PENITI SI PENARI
Memecah Relung Keangkuhan
Bzz……..
“yuk! Teman-teman kita turun! Sudah
sampai nih,,” ajak Aran dengan semangat pulang. Apalagi kalau karena tak ingin
ketinggalan tayangan film India.
“hmm… sabar dong Ran! Bisnya juga
belum benar-benar berhenti kok! Lagian
kan seharusnya aku, Maia, Aral tak turun di sini! Hanya saja kami setia pada
kawan ya! Mengantarmu sampai rumah, karena kau takut dijaili anak pembeli di
tokomu itu!” jawab Yudha yang kesal pada Aran, sembari menonyo kepala laki-laki India itu.
”Sudah-sudah dek! Sudah sampai.
Yuk-yuk hati-hati turunnya!“ jejal Pak Kondektur yang sedikit berusaha
menghentikan ocehan Aran dan Yudha dan jika tak di hentikan bisa-bisa mereka
berkelahi dan memporak-porandakan bus ini.
***
“Ral, Aral, kau pinjam uang kan
kemarin?
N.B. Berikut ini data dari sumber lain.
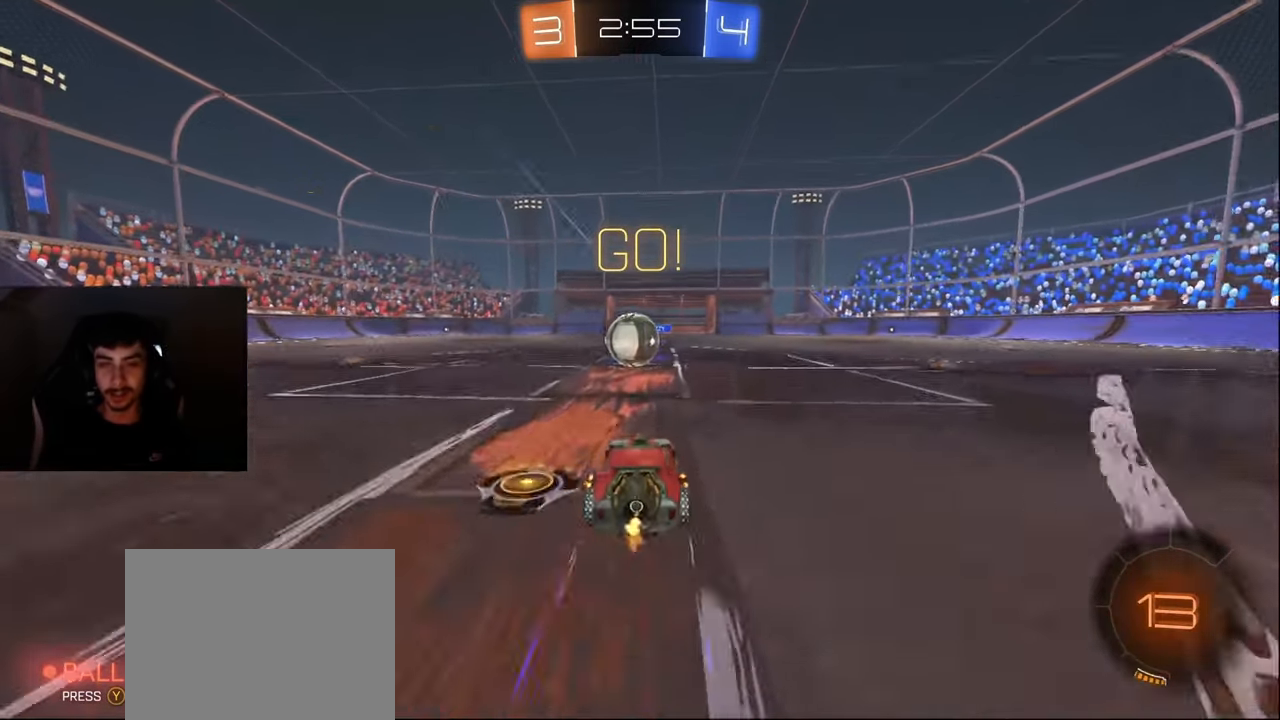
{"buttons": ["R1", "R2"], "left_stick": "left", "events": [[167, "CROSS", "down"], [233, "CROSS", "up"], [317, "left_stick", "up-left"], [383, "CROSS", "down"], [417, "R1", "down"], [467, "left_stick", "left"], [500, "CROSS", "up"]]}
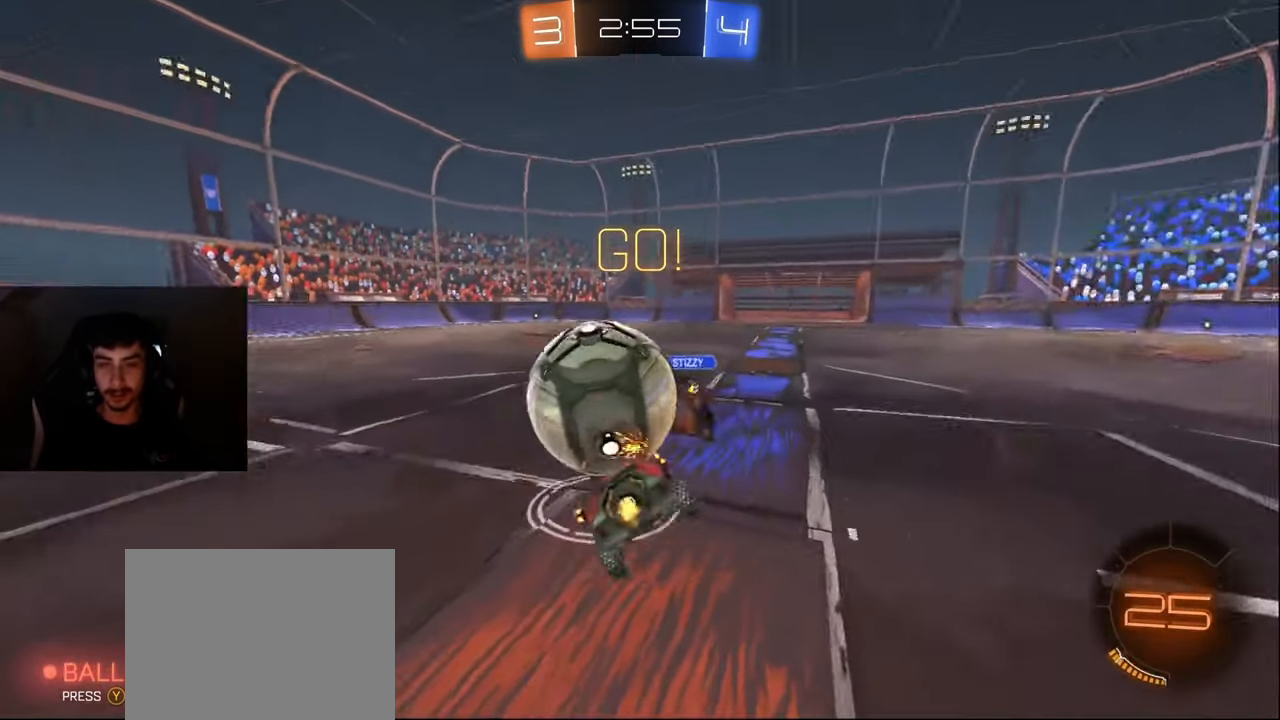
{"buttons": ["R1", "R2"], "left_stick": "left", "events": [[17, "left_stick", "down-left"], [67, "CROSS", "down"], [83, "CROSS", "up"], [350, "L1", "down"], [400, "left_stick", "left"], [450, "L1", "up"]]}
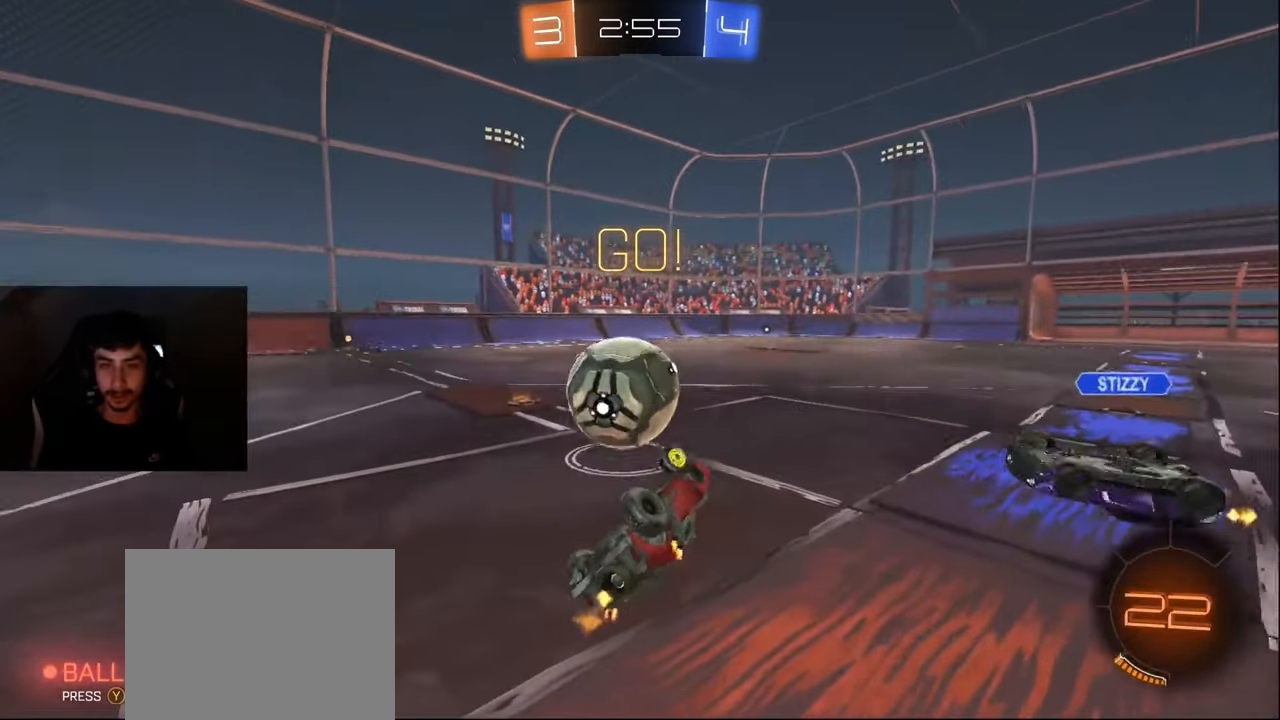
{"buttons": ["L1", "R2"], "left_stick": "center", "events": [[167, "left_stick", "down-left"], [250, "R1", "up"], [300, "left_stick", "center"], [400, "L1", "down"]]}
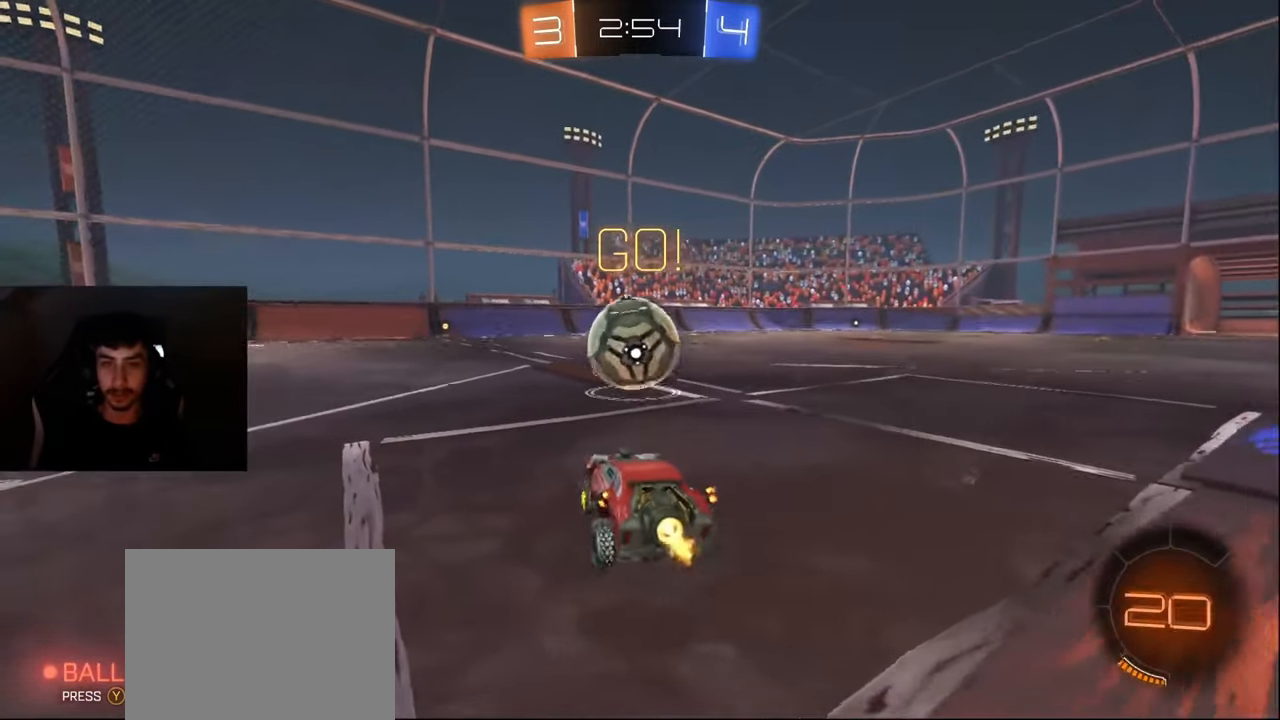
{"buttons": ["CROSS", "R2"], "left_stick": "right", "events": [[167, "L1", "up"], [217, "left_stick", "left"], [300, "left_stick", "center"], [400, "left_stick", "right"], [450, "CROSS", "down"]]}
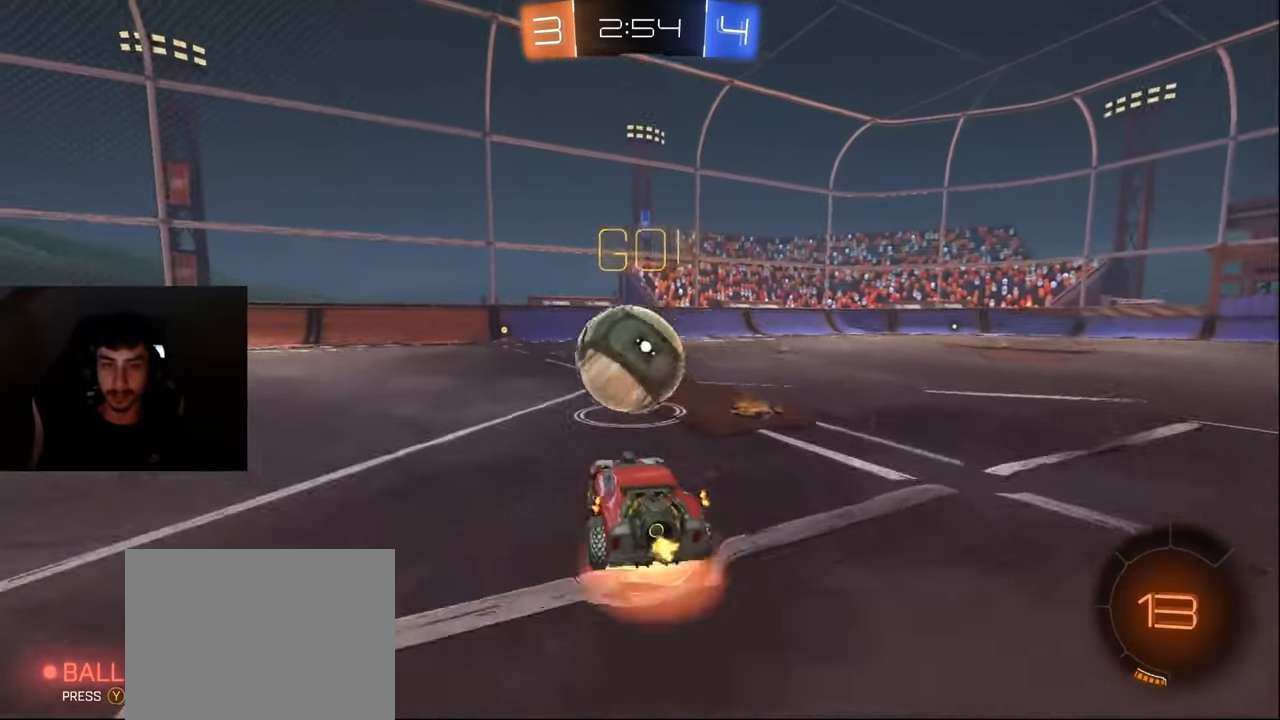
{"buttons": ["R1", "R2"], "left_stick": "down-left", "events": [[33, "CROSS", "up"], [67, "left_stick", "center"], [133, "left_stick", "up-left"], [150, "L1", "down"], [183, "CROSS", "down"], [200, "R1", "down"], [267, "CROSS", "up"], [283, "left_stick", "down-left"], [300, "L1", "up"]]}
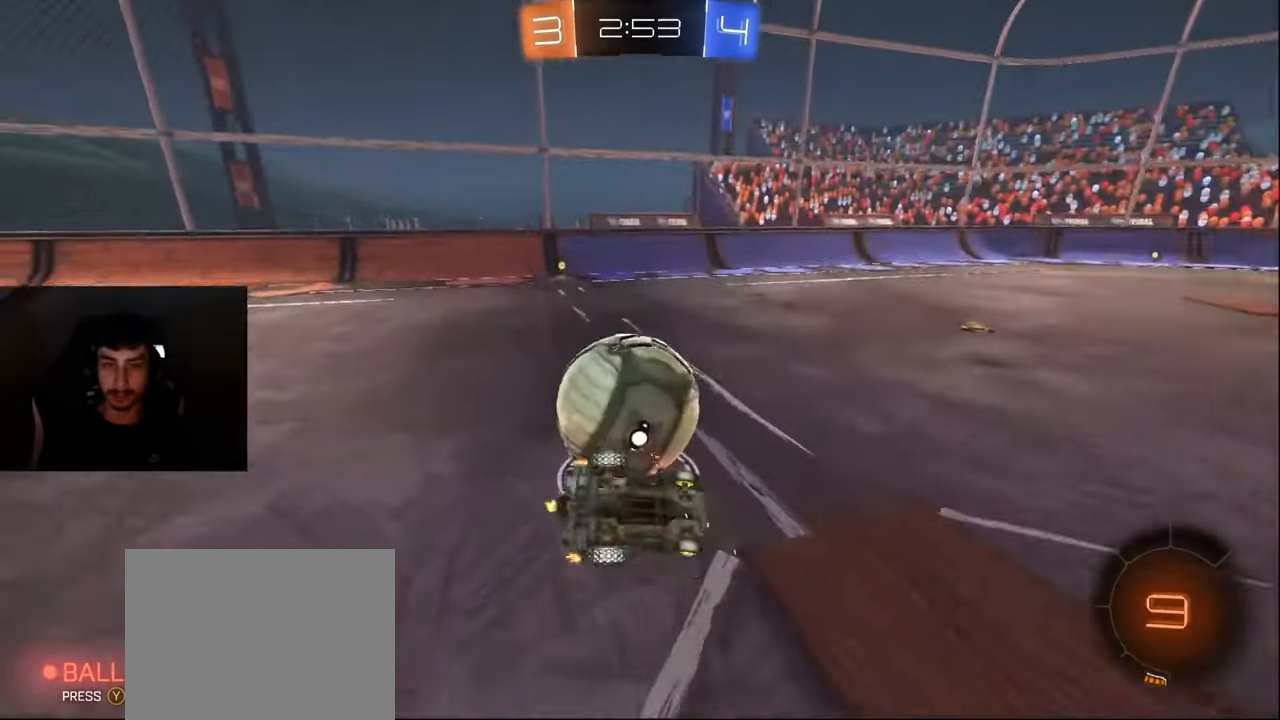
{"buttons": ["R2"], "left_stick": "center", "events": [[33, "left_stick", "left"], [484, "R1", "up"], [484, "left_stick", "center"]]}
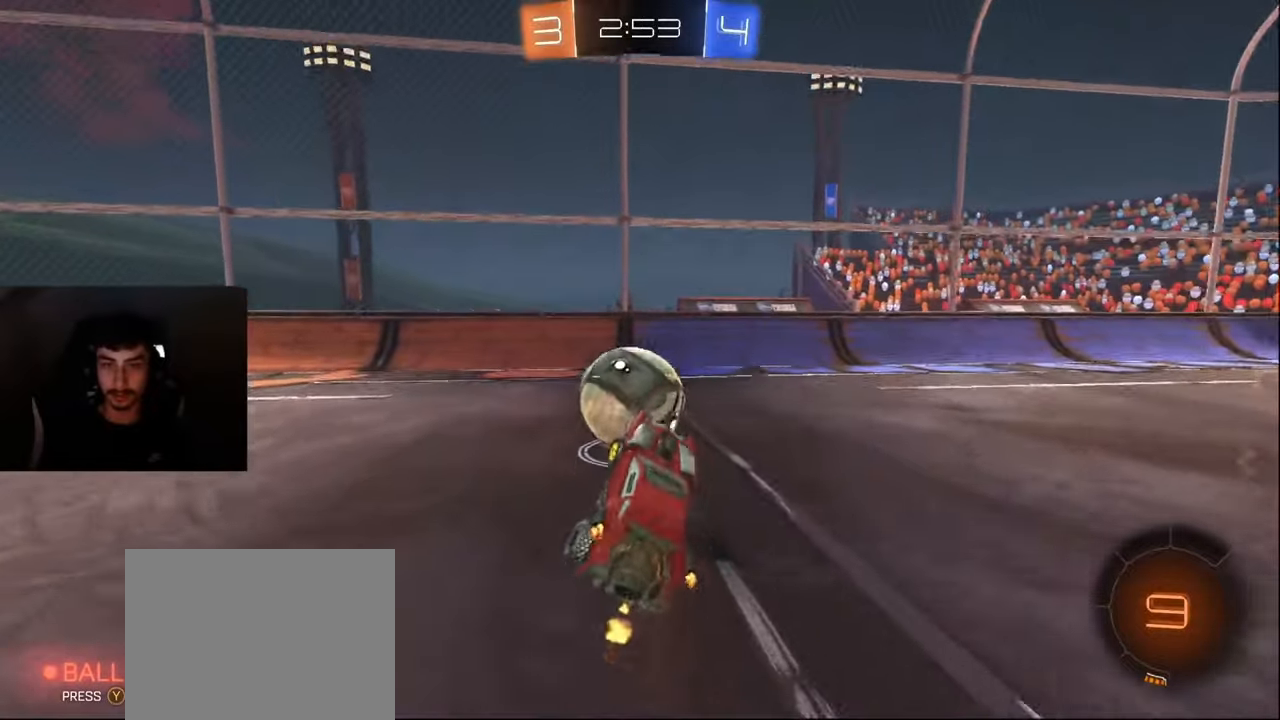
{"buttons": ["R2"], "left_stick": "center", "events": [[100, "L1", "down"], [200, "left_stick", "left"], [434, "L1", "up"], [434, "left_stick", "center"]]}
Besok bayarin ongkos berangkat ya!” pinta Aran kepadaku.
“Hmmmmm…. Apa-apaan! Dasar ngak modal, ya! Baju compang-camping,
lagaknya sok mau jadi seniman! Hah! ” celetukku yang sedang tidak mempedulikan
Aran.
“iya tuh…. Lihat saja bajunya lusuh
sekali. Hati-hati juga lho, orang
seperti mereka bisa juga hanya sok pura-pura melas. Tapi nyatanya copet. Bahaya
kan,, hemmmm…ngeri tuh!” tambah Yudha.
“Eh…eh… kalian kok malah ngatain aku gitu sih? Eh, Rai! Aku kan Cuma minta kau kembalikan uangku.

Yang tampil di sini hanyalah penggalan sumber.